An era of cheap oil has highlighted Saudi Arabia's unsustainable dependence on crude, with dwindling revenues prompting an urgent economic reform initiative in Riyadh.
On Monday, the prince in charge of the kingdom's economy unveiled details of the plan, which will raise capital for public investment through the partial privatization of the state oil company, Saudi Aramco.
Deputy Crown Prince Mohammed bin Salman, son of King Salman, told state television channel al Arabiya that shares worth up to five percent of Saudi Aramco would be sold to investors after the firm is converted into a holding company. The company would be valued at more than $2 trillion based on that sale, he said, making it the most valuable public company in the world. He noted that a sale of just 1 percent would amount to the largest initial public offering ever.
"We will not allow our country ever to be at the mercy of commodity price volatility or external markets," he declared.
Saudi Aramco says it has 260 billion barrels of proven crude reserves, more than 10 times as much as Exxon Mobil, which is currently the largest publicly traded oil company. Even as oil prices plummeted by more than 50 percent over the past two years, Riyadh has continued pumping from its reserves, which still account for one in 10 barrels produced every day. Last year, the government ran a record budget deficit of $98 billion.
Prince Salman has been the subject of several profiles in the financial press in the past year, most recently in Bloomberg Businessweek. Charged with overseeing the country's economy and defense at just 31 years of age, the prince is one of the most powerful people in the Gulf. He previewed his overhaul last week in Businessweek, indicating plans to shift Saudi income away from oil revenues and toward investment income earned by a massive sovereign wealth fund.
"The kingdom can live in 2020 without any dependence on oil," claimed the prince. "The Saudi addiction to oil has disturbed development of many sectors in past years."
On Monday, Saudi television broadcast King Salman's announcement that the plan, dubbed "Saudi Vision 2030" had the royal cabinet's backing. The plan aims to more than triple non-oil revenue to $160 billion by 2020 and $267 billion by 2030.
While the potential listing of Saudi Aramco has some investors salivating at the prospect, the details of its IPO — including how much access buyers would have to its overall financial details — are still unclear. It has also not yet been determined if investors would be buying into revenues coming from the reserves themselves or another part of the company's operations. While Prince Salman has highlighted the requisite transparency that comes with public listings, Saudi Aramco is considered one of the most secretive companies in the world.
While giving his son free reign to oversee economic reforms, King Salman has cracked down on internal dissent since ascending to the throne in January 2015. He has stepped up executions and rolled back some of the liberalizing measures of his predecessor and brother, King Abdullah.
On Monday, Prince Salman indicated that his plan seeks to increase the role of women in the Saudi workforce, though he noted that "we believe women have rights in Islam that they've yet to obtain," without elaborating. Women are currently banned from driving in the kingdom.

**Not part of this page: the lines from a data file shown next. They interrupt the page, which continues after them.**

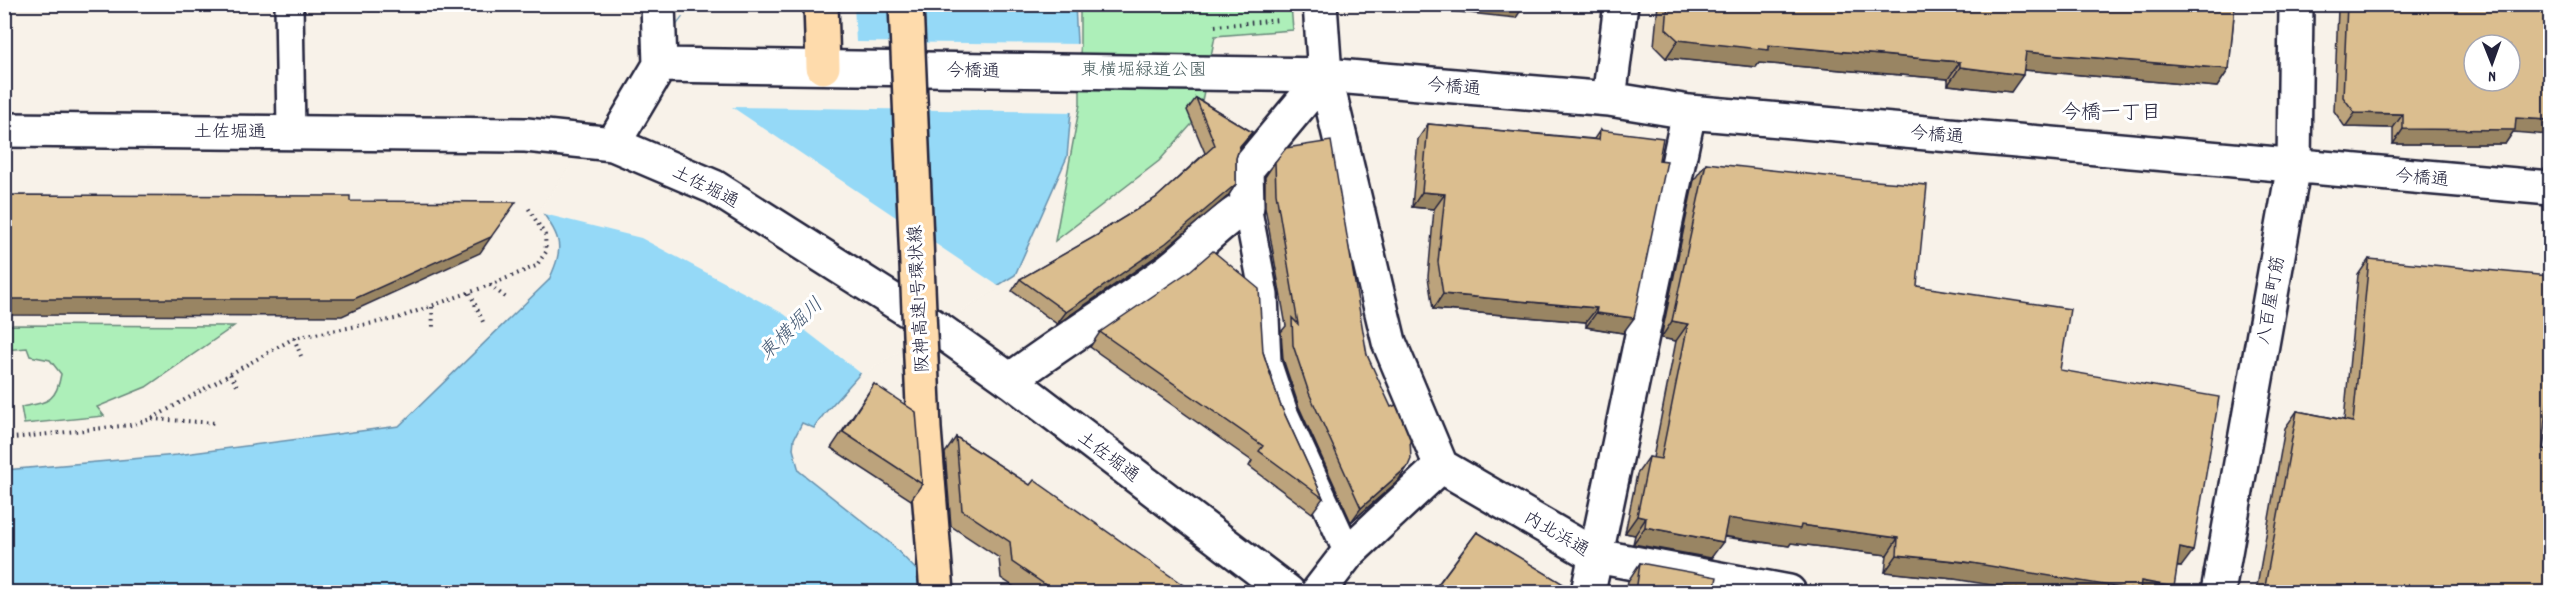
<svg xmlns="http://www.w3.org/2000/svg" width="2555" height="597" viewBox="0 0 2555 597" font-family="Dekko,'Klee One',sans-serif">
<rect width="100%" height="100%" fill="#f8f2e9"/>
<filter id="ink" filterUnits="userSpaceOnUse"><feTurbulence type="fractalNoise" baseFrequency=".0167" numOctaves="2"/><feDisplacementMap in="SourceGraphic" scale="12" xChannelSelector="R" yChannelSelector="G"/><feConvolveMatrix kernelMatrix="1 2 1 2 8 2 1 2 1" color-interpolation-filters="sRGB"/></filter>
<g filter="url(#ink)">
<!-- green -->
<path fill="#adefb9" stroke="#68887a" stroke-width="1.5" d="M1080,5H1291L1293,30L1215,36L1199,116L1159,161L1055,241L1080,104Z
M5,325L234,326L146,387L97,407L104,416L24,424L21,407C47,402 56,403 61,374L50,360L30,356L27,348L5,350Z"/>
<!-- water -->
<path fill="#95d9f7" stroke="#6790ac" stroke-width="1.5" d="M769,4L1075,5L1077,42L1067,157L1015,275L865,368L824,414L814,428L802,423L794,439L793,449L799,471L890,543L938,592H5V470L177,455L399,426L549,280C564,247 562,240 541,210L682,18L764,9Z"/>
<!-- pier -->
<path fill="#f8f2e9" d="M765,4L854,5L856,42L1080,44L1074,112L732,107L1000,287L863,375L784,314L641,238L540,213L538,211L640,70L646,67L690,8Z"/>
<g fill="none" stroke-linecap="round" stroke-linejoin="round">
<!-- service casing -->
<g stroke="#22223b" stroke-width="32">
<path id="service" d="M289,4L291,131
M1247,206L1264,295L1267,362L1284,413L1348,553"/>
</g>
<!-- minor casing -->
<g stroke="#22223b" stroke-width="38">
<path id="minor" d="M658,4L660,65
M1320,4L1325,75L1389,342L1441,466
M660,65L1325,75L1609,99L1689,112L2550,188
M1609,99L1621,4
M613,144L660,65
M1010,380C1062,341 1117,308 1169,270C1196,249 1217,223 1247,206L1246,170L1325,75
M1441,466L1596,556L1789,592
M1318,592L1348,553L1441,466
M1588,592L1689,112
M2218,592L2294,165L2296,4"/>
</g>
<!-- secondary casing -->
<g stroke="#22223b" stroke-width="38">
<path id="secondary" d="M4,130L526,135L613,144L714,187L941,331L1010,380L1288,592"/>
</g>
<!-- motorway casing -->
<g stroke="#22223b" stroke-width="38">
<path id="motorway" d="M821,4L823,67"/>
</g>
<!-- path -->
<path stroke="#22223b" stroke-width="4" stroke-dasharray="1.5 4.5" stroke-linecap="butt" d="M1215,26L1280,20
M490,285L506,298
M470,293L484,324
M432,307L433,327
M294,338L301,356
M230,374L239,389
M152,419L217,423
M4,439L130,425L151,419L294,338L395,319L490,285L536,266L546,252L545,235L527,206"/>
<!-- service -->
<use href="#service" stroke="#fff" stroke-width="27"/>
<!-- minor -->
<use href="#minor" stroke="#fff" stroke-width="33"/>
<!-- secondary -->
<use href="#secondary" stroke="#fff" stroke-width="33"/>
<!-- motorway -->
<use href="#motorway" stroke="#fedbac" stroke-width="33"/>
<!-- motorway-bridge casing -->
<g stroke="#22223b" stroke-width="38" stroke-linecap="butt">
<path id="motorway-bridge" d="M906,4L924,429L937,592"/>
</g>
<!-- motorway-bridge -->
<use href="#motorway-bridge" stroke="#fedbac" stroke-width="33"/>
</g>
<!-- wall -->
<path fill="#bca37b" stroke="#22223b" stroke-width="1.5" d="M365,4H561L559,7L369,11Z
M1658,4H2235L2229,69L2217,87L2024,70L2011,92L1948,85V79L1759,63L1756,67L1666,58L1654,46Z
M2335,4H2550L2513,132L2505,144H2393V128L2345,127L2334,111L2338,9H2335Z
M1196,98L1252,132L1239,149L1236,158V184L1228,196L1158,255L1057,324L1012,291L1020,279L1098,235L1100,232L1156,198L1205,153L1187,110Z
M1428,124L1594,139L1600,130L1623,333L1586,327V322L1433,309L1428,277L1434,209L1412,207L1418,139Z
M1275,162L1367,355L1408,466L1398,481L1351,522L1299,407L1283,359L1281,332L1286,326L1265,207V177Z
M1706,163L2060,370L2181,567H2177L1954,579L1885,572L1887,555L1791,543L1789,546L1724,537L1711,558L1633,544L1635,535L1625,533L1637,474L1649,457L1653,458L1676,341L1661,338L1694,180Z
M2369,259L2548,394L2543,449L2550,592H2256L2285,428L2297,411L2344,420L2358,275Z
M1100,332L1263,352L1280,404L1323,498L1312,513L1249,466L1252,461L1090,347Z
M874,384L922,484L911,500L831,448Z
M956,437L1193,592H1022L1001,578L999,558L951,526L945,453Z
M1477,532L1576,592H1432Z
M1640,563L1714,592H1626L1628,581Z"/>
<!-- shaded-wall -->
<path fill="#998564" stroke="#22223b" stroke-width="1.5" d="M374,4H561L559,7L369,11Z
M1424,4H1525L1516,18L1422,8Z
M1552,4H1573L1571,7Z
M2338,4H2341L2338,9H2335Z
M1678,40L1768,45L1960,62L1948,79L1759,63L1756,67L1666,58Z
M2026,52L2229,69L2217,87L2014,69Z
M1960,67L2023,75L2011,92L1948,85Z
M2355,113L2403,114L2393,128L2345,127Z
M2516,118L2550,120V135L2513,132L2505,144H2393L2403,129Z
M1236,184L1228,196L1158,255L1057,324L1066,312Z
M1422,192L1445,194L1434,209L1412,207Z
M491,237L480,253L342,316L4,315V299Z
M1443,294L1597,308L1586,322L1433,309Z
M1596,313L1634,318L1623,333L1586,327Z
M1672,321L1688,324L1676,341L1661,338Z
M2550,377V394L2538,393Z
M1408,466L1398,481L1351,522L1361,508Z
M1637,516L1646,518L1635,535L1625,533Z
M1728,518L1801,525L1898,538L1887,555L1791,543L1789,546L1716,535Z
M1645,527L1723,542L1711,558L1633,544Z
M2180,548L2193,551L2181,567L2169,565Z
M1897,555L2141,581L2174,587L2170,592H2034L1954,579L1885,572Z"/>
<!-- building -->
<path fill="#dbbe8f" stroke="#22223b" stroke-width="1.5" fill-rule="evenodd" d="M1668,4H2235L2229,69L2026,52L2023,75L1960,67V62L1768,45V50L1678,40L1666,29Z
M2347,4H2550V120L2516,118L2515,130L2403,129V114L2355,113L2343,97ZM2474,45H2510V81H2474Z
M1196,98L1252,132L1240,146L1236,158V184L1166,243L1066,312L1020,279L1101,233L1100,232L1156,198L1215,145Z
M1428,124L1599,140L1600,130L1663,138L1659,160L1667,161L1634,318L1596,313L1597,308L1443,294L1438,262L1445,194L1422,192Z
M1331,141L1367,355L1391,407L1396,405L1410,439L1411,459L1408,466L1361,508L1309,393L1293,345L1292,318L1298,324L1276,193L1275,162L1286,148Z
M1706,163L1863,180L1927,185L1917,286L2070,309L2060,370L2219,397L2193,551L2180,548L2174,587L2141,581L2140,591L1966,562L1897,555L1898,538L1801,525L1800,529L1728,518L1723,542L1645,527L1646,518L1637,516L1649,457L1661,459L1688,324L1672,321Z
M4,195L350,196V201L516,202L491,237L354,299H4Z
M1213,251L1259,289L1263,352L1280,404L1323,498L1259,451L1263,446L1100,332L1191,270Z
M2369,259L2550,276V377L2543,449L2550,450V592H2264L2297,411L2353,422Z
M874,384L916,412L922,484L843,432Z
M956,437L1030,485L1034,480L1193,592H1056L1012,562L1010,542L962,510Z
M1477,532L1575,591L1576,592H1447L1437,586Z
M1640,563L1717,577L1714,592H1636Z"/>
</g>
<g text-anchor="middle" stroke-width="6" stroke-linejoin="round" paint-order="stroke">
<!-- park labels -->
<g font-size="18" fill="#4c6061" stroke="#fff">
<text x="1144" y="75">東横堀緑道公園</text>
</g>
<!-- street labels -->
<g font-size="18" fill="#22223b" stroke="#fff">
<text transform="translate(973 70) rotate(1)" y="6">今橋通</text>
<text transform="translate(1454 86) rotate(5)" y="6">今橋通</text>
<text x="230" y="137">土佐堀通</text>
<text transform="translate(1937 134) rotate(5)" y="6">今橋通</text>
<text transform="translate(2422 177) rotate(5)" y="6">今橋通</text>
<text transform="translate(706 186) rotate(27)" y="6">土佐堀通</text>
<text transform="translate(918 299) rotate(-93)" y="6">阪神高速1号環状線</text>
<text transform="translate(2270 300) rotate(-80)" y="6">八百屋町筋</text>
<text transform="translate(1109 456) rotate(37)" y="6">土佐堀通</text>
<text transform="translate(1557 533) rotate(30)" y="6">内北浜通</text>
</g>
<!-- neighbourhood labels -->
<g font-size="20" fill="#22223b" stroke="#fff">
<text x="2111" y="118">今橋一丁目</text>
</g>
<!-- water labels -->
<g font-size="20" font-style="italic" fill="#445973" stroke="#fff">
<text transform="translate(790 328) rotate(-44)" y="7">東横堀川</text>
</g>
</g>
<!-- margin -->
<rect width="2555" height="597" fill="none" stroke="#fff" stroke-width="24"/>
<rect x="12" y="12" width="2531" height="573" fill="none" stroke="#22223b" stroke-width="2" filter="url(#ink)"/>
<!-- north arrow -->
<g transform="translate(2492 63) rotate(179)"><circle r="28" fill="#ffffff" stroke="#a7a7b1" stroke-width="1.5"/>
<path d="M0-4.5L10 22L0 15L-10 22Z" fill="#22223b"/>
<text y="-9" font-size="16" font-weight="bold" text-anchor="middle" fill="#22223b">N</text>
</g>
</svg>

Just two months after his coronation, Salman authorized a devastating intervention overseen by the prince in neighboring Yemen, where Houthi rebels had driven the country's internationally recognized government into exile. The Saudi-led coalition in Yemen has been accused of a wide range of human rights violations committed in the past year, and the UN says the coalition's jets are responsible for the majority for more than 3,200 civilian deaths.
Since 2010, Saudi Arabia has purchased more than $100 billion in American arms. Washington provides an array of support measures for the coalition, including aerial refueling and intelligence sharing.